• Problem details:
Only part of the listing is needed, namely the lines from its start through the line with "en las teleconsultas", and they should be retyped exactly.
★ ★ ★ ★ ★
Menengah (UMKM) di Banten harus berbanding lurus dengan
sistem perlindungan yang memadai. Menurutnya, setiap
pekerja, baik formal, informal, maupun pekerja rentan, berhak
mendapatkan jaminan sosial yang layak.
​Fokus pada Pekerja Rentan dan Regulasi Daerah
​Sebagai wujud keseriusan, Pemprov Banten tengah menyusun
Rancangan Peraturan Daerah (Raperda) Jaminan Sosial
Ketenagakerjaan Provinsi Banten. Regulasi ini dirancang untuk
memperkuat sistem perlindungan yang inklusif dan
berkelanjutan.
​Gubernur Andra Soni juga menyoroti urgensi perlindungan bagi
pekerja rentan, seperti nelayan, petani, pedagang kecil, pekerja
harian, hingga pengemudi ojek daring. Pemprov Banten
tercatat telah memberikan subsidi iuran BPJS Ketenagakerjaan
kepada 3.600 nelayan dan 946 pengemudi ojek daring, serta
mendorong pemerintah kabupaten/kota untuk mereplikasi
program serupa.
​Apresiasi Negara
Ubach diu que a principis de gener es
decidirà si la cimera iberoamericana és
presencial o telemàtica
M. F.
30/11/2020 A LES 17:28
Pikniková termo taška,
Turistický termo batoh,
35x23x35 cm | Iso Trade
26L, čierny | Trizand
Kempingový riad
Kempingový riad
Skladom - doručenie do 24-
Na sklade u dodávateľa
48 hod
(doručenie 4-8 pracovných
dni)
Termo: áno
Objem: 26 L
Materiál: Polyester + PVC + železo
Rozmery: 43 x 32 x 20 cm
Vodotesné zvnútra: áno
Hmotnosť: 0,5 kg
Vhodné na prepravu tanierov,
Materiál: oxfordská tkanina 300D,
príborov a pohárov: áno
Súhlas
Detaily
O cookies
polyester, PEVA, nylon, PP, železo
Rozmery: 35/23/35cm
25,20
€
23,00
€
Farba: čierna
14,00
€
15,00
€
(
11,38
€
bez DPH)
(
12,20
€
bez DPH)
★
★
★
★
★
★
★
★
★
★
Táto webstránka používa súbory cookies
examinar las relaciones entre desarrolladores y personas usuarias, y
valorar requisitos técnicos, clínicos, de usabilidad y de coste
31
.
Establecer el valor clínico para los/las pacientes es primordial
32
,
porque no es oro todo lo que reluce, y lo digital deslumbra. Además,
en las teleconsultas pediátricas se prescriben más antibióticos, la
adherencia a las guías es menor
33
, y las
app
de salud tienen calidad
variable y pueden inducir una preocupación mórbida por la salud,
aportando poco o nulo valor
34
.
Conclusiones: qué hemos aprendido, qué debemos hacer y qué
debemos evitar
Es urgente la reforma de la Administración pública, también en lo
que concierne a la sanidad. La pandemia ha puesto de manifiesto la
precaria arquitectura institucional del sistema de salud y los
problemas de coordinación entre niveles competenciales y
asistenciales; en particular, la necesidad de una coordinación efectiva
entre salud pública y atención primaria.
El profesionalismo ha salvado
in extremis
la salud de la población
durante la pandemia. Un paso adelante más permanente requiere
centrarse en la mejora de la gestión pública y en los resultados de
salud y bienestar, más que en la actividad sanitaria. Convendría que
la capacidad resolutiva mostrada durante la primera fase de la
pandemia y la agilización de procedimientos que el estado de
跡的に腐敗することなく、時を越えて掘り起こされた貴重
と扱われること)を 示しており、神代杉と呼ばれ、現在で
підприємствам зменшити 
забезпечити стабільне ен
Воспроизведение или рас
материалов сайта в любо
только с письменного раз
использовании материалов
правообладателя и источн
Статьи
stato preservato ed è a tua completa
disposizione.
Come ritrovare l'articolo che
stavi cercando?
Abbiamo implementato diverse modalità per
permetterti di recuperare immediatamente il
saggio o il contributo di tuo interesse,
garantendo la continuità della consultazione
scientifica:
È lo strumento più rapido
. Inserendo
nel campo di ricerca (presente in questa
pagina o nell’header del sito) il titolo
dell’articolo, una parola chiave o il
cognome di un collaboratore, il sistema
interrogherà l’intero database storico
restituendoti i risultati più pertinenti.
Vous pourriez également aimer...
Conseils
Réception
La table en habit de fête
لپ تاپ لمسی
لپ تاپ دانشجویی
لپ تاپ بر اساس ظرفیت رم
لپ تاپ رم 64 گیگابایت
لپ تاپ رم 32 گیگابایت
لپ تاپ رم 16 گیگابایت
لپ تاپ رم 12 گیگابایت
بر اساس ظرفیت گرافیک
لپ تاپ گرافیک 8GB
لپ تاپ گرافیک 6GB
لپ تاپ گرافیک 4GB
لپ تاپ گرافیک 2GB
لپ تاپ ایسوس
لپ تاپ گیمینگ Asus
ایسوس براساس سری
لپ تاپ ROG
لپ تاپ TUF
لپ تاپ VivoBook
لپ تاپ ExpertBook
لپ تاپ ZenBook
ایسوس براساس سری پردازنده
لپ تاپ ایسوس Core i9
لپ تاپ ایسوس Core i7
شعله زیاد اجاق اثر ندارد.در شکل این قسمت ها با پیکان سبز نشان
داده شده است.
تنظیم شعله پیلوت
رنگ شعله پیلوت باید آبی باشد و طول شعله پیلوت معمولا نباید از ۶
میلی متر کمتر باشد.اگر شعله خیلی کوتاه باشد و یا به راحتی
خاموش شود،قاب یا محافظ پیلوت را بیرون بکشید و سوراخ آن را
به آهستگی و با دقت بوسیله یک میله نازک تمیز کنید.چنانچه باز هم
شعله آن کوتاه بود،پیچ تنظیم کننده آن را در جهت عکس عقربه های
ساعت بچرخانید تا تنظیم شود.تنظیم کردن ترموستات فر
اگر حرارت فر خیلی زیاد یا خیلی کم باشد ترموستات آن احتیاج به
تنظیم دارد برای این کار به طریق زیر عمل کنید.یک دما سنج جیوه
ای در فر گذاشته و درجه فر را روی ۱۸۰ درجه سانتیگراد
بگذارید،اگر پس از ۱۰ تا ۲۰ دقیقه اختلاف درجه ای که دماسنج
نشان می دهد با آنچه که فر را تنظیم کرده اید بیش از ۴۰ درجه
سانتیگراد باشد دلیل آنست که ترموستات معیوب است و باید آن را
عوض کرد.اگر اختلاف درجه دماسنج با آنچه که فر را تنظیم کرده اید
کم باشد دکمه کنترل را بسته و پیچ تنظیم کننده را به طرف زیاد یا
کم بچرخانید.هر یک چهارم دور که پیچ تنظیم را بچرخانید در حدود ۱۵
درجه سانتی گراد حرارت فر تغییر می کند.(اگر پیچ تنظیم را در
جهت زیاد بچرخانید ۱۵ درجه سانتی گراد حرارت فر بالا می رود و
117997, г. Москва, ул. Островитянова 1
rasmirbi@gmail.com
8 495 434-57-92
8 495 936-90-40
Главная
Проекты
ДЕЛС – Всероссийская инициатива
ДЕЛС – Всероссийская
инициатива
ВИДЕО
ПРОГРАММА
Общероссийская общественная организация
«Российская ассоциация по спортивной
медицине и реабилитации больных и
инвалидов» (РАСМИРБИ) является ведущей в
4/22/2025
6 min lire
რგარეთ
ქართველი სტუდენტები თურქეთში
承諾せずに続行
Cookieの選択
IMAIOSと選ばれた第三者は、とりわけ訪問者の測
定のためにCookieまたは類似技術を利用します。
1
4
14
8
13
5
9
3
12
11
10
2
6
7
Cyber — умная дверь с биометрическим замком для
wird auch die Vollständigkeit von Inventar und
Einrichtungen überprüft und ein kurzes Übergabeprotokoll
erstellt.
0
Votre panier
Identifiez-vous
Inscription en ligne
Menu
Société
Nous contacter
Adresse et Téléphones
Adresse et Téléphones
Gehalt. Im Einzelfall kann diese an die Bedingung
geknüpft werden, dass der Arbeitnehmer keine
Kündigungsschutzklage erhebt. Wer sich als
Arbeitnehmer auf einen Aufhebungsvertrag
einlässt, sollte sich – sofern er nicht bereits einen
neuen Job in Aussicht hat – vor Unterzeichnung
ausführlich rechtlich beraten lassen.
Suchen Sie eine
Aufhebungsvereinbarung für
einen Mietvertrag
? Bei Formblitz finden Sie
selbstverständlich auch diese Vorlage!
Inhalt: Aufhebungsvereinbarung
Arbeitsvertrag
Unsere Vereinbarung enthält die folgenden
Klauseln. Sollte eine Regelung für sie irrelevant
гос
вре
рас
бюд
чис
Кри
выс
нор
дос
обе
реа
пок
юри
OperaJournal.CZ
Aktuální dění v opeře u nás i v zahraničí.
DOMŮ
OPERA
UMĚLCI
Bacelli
★ ★ ★ ★ ★
• Completed exercise:
Menengah (UMKM) di Banten harus berbanding lurus dengan
sistem perlindungan yang memadai. Menurutnya, setiap
pekerja, baik formal, informal, maupun pekerja rentan, berhak
mendapatkan jaminan sosial yang layak.
​Fokus pada Pekerja Rentan dan Regulasi Daerah
​Sebagai wujud keseriusan, Pemprov Banten tengah menyusun
Rancangan Peraturan Daerah (Raperda) Jaminan Sosial
Ketenagakerjaan Provinsi Banten. Regulasi ini dirancang untuk
memperkuat sistem perlindungan yang inklusif dan
berkelanjutan.
​Gubernur Andra Soni juga menyoroti urgensi perlindungan bagi
pekerja rentan, seperti nelayan, petani, pedagang kecil, pekerja
harian, hingga pengemudi ojek daring. Pemprov Banten
tercatat telah memberikan subsidi iuran BPJS Ketenagakerjaan
kepada 3.600 nelayan dan 946 pengemudi ojek daring, serta
mendorong pemerintah kabupaten/kota untuk mereplikasi
program serupa.
​Apresiasi Negara
Ubach diu que a principis de gener es
decidirà si la cimera iberoamericana és
presencial o telemàtica
M. F.
30/11/2020 A LES 17:28
Pikniková termo taška,
Turistický termo batoh,
35x23x35 cm | Iso Trade
26L, čierny | Trizand
Kempingový riad
Kempingový riad
Skladom - doručenie do 24-
Na sklade u dodávateľa
48 hod
(doručenie 4-8 pracovných
dni)
Termo: áno
Objem: 26 L
Materiál: Polyester + PVC + železo
Rozmery: 43 x 32 x 20 cm
Vodotesné zvnútra: áno
Hmotnosť: 0,5 kg
Vhodné na prepravu tanierov,
Materiál: oxfordská tkanina 300D,
príborov a pohárov: áno
Súhlas
Detaily
O cookies
polyester, PEVA, nylon, PP, železo
Rozmery: 35/23/35cm
25,20
€
23,00
€
Farba: čierna
14,00
€
15,00
€
(
11,38
€
bez DPH)
(
12,20
€
bez DPH)
★
★
★
★
★
★
★
★
★
★
Táto webstránka používa súbory cookies
examinar las relaciones entre desarrolladores y personas usuarias, y
valorar requisitos técnicos, clínicos, de usabilidad y de coste
31
.
Establecer el valor clínico para los/las pacientes es primordial
32
,
porque no es oro todo lo que reluce, y lo digital deslumbra. Además,
en las teleconsultas pediátricas se prescriben más antibióticos, la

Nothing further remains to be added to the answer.